■ **Problem**: Of the entries below, return exactly those lines that fall between the one containing "left wrist: (448, 91)" and the one containing "left eye: (789, 62)", the two end lines included.

[Entries taken from a collection]
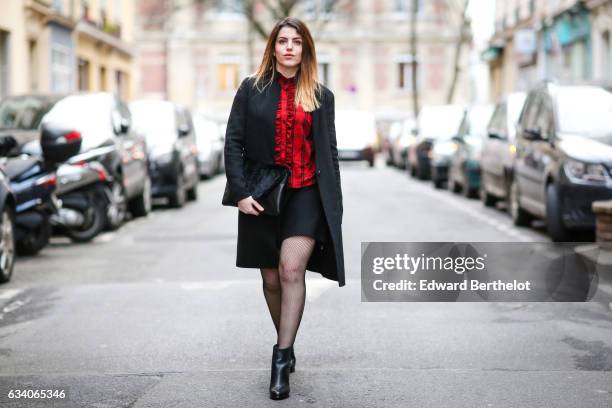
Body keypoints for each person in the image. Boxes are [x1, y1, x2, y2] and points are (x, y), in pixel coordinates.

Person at [223, 16, 345, 400]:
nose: (289, 47)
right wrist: (240, 192)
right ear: (273, 47)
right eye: (283, 41)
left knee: (292, 269)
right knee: (271, 279)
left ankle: (280, 357)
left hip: (306, 192)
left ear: (306, 49)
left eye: (297, 42)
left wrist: (334, 205)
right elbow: (233, 143)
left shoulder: (321, 96)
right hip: (262, 195)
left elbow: (330, 153)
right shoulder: (251, 89)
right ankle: (287, 342)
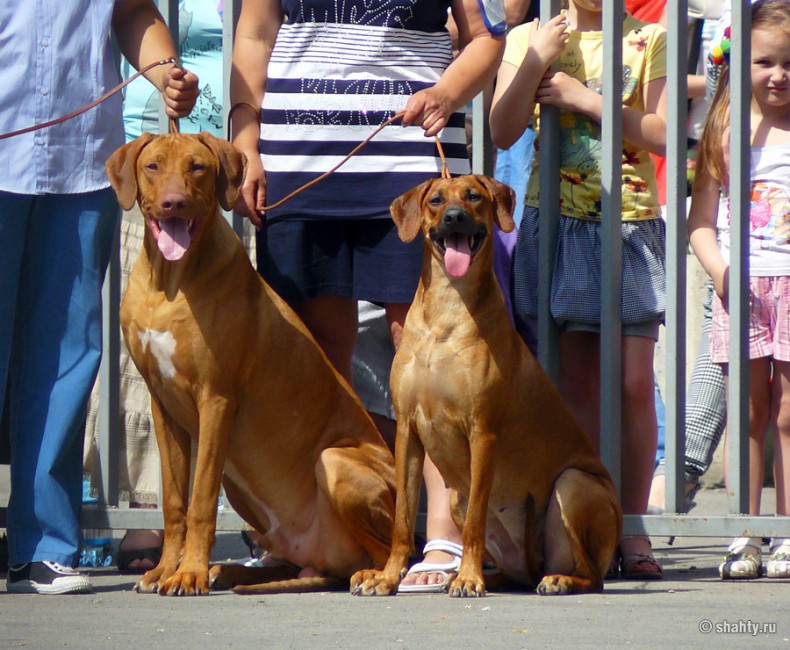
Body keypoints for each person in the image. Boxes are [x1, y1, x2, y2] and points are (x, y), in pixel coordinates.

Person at [230, 0, 505, 593]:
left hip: (410, 167)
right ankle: (319, 534)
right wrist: (245, 140)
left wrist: (448, 91)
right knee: (313, 361)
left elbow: (484, 39)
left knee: (428, 353)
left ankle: (443, 533)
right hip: (296, 160)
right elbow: (253, 35)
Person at [0, 0, 198, 594]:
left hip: (81, 157)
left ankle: (44, 544)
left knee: (68, 350)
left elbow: (134, 11)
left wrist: (166, 71)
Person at [490, 1, 668, 579]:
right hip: (556, 220)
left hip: (630, 220)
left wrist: (581, 97)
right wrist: (535, 59)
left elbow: (664, 133)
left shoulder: (649, 38)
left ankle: (633, 522)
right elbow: (501, 128)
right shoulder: (531, 36)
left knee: (634, 380)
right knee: (577, 385)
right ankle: (585, 519)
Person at [83, 0, 228, 575]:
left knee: (222, 373)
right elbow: (132, 17)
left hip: (225, 175)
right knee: (139, 368)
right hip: (148, 166)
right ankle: (148, 515)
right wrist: (166, 72)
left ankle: (235, 516)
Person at [687, 0, 790, 580]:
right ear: (741, 63)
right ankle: (744, 532)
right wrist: (722, 272)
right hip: (742, 286)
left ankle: (786, 533)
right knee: (748, 412)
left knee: (788, 415)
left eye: (789, 62)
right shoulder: (724, 132)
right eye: (765, 61)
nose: (778, 74)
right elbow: (701, 222)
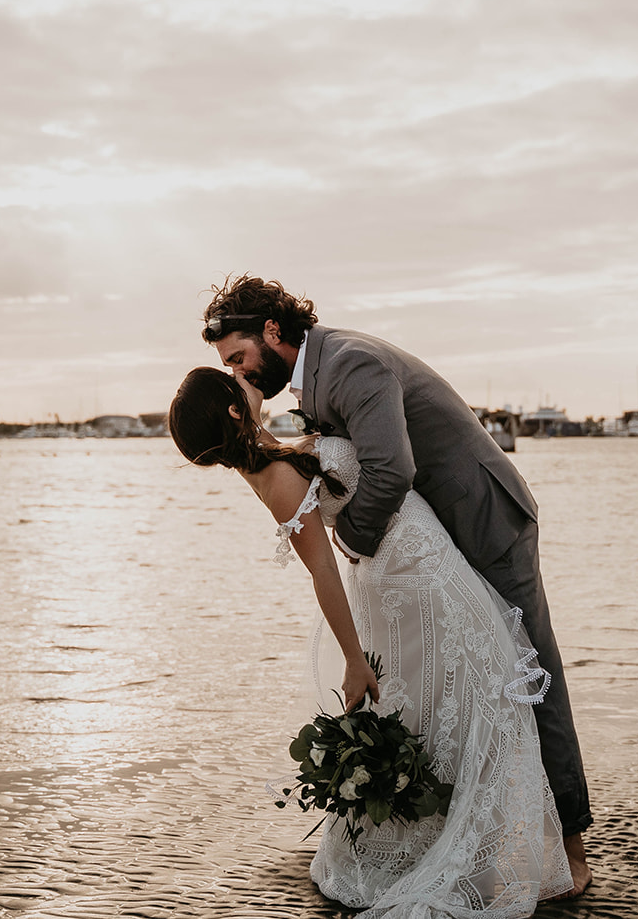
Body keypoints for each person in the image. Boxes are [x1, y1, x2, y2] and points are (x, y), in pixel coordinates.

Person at [198, 275, 593, 899]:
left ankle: (570, 845)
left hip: (482, 518)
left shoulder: (351, 363)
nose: (239, 372)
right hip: (432, 540)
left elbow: (392, 469)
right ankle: (458, 834)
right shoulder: (319, 375)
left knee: (526, 669)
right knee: (453, 685)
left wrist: (351, 544)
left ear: (273, 332)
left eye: (238, 357)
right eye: (228, 368)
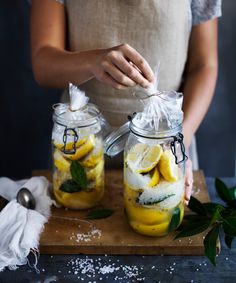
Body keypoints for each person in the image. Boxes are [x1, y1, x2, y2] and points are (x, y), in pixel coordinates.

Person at [30, 0, 222, 204]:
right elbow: (43, 65)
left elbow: (204, 65)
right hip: (79, 144)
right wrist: (92, 61)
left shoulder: (174, 143)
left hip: (167, 144)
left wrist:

■ **Exercise result**:
left wrist: (448, 91)
right knee: (313, 361)
left elbow: (484, 39)
left knee: (428, 353)
left ankle: (443, 533)
right hip: (296, 160)
right elbow: (253, 35)
Person at [0, 0, 198, 594]:
left hip: (81, 157)
left ankle: (44, 544)
left knee: (68, 350)
left elbow: (134, 11)
left wrist: (166, 71)
Person at [490, 1, 668, 579]:
right hip: (556, 220)
left hip: (630, 220)
left wrist: (581, 97)
right wrist: (535, 59)
left elbow: (664, 133)
left shoulder: (649, 38)
left ankle: (633, 522)
right elbow: (501, 128)
right shoulder: (531, 36)
left knee: (634, 380)
right knee: (577, 385)
right ankle: (585, 519)
Person at [83, 0, 228, 575]:
left knee: (222, 373)
right elbow: (132, 17)
left hip: (225, 175)
right knee: (139, 368)
right hip: (148, 166)
right ankle: (148, 515)
right wrist: (166, 72)
left ankle: (235, 516)
Person at [687, 0, 790, 580]:
right ear: (741, 63)
right ankle: (744, 532)
right wrist: (722, 272)
right hip: (742, 286)
left ankle: (786, 533)
right knee: (748, 412)
left knee: (788, 415)
left eye: (789, 62)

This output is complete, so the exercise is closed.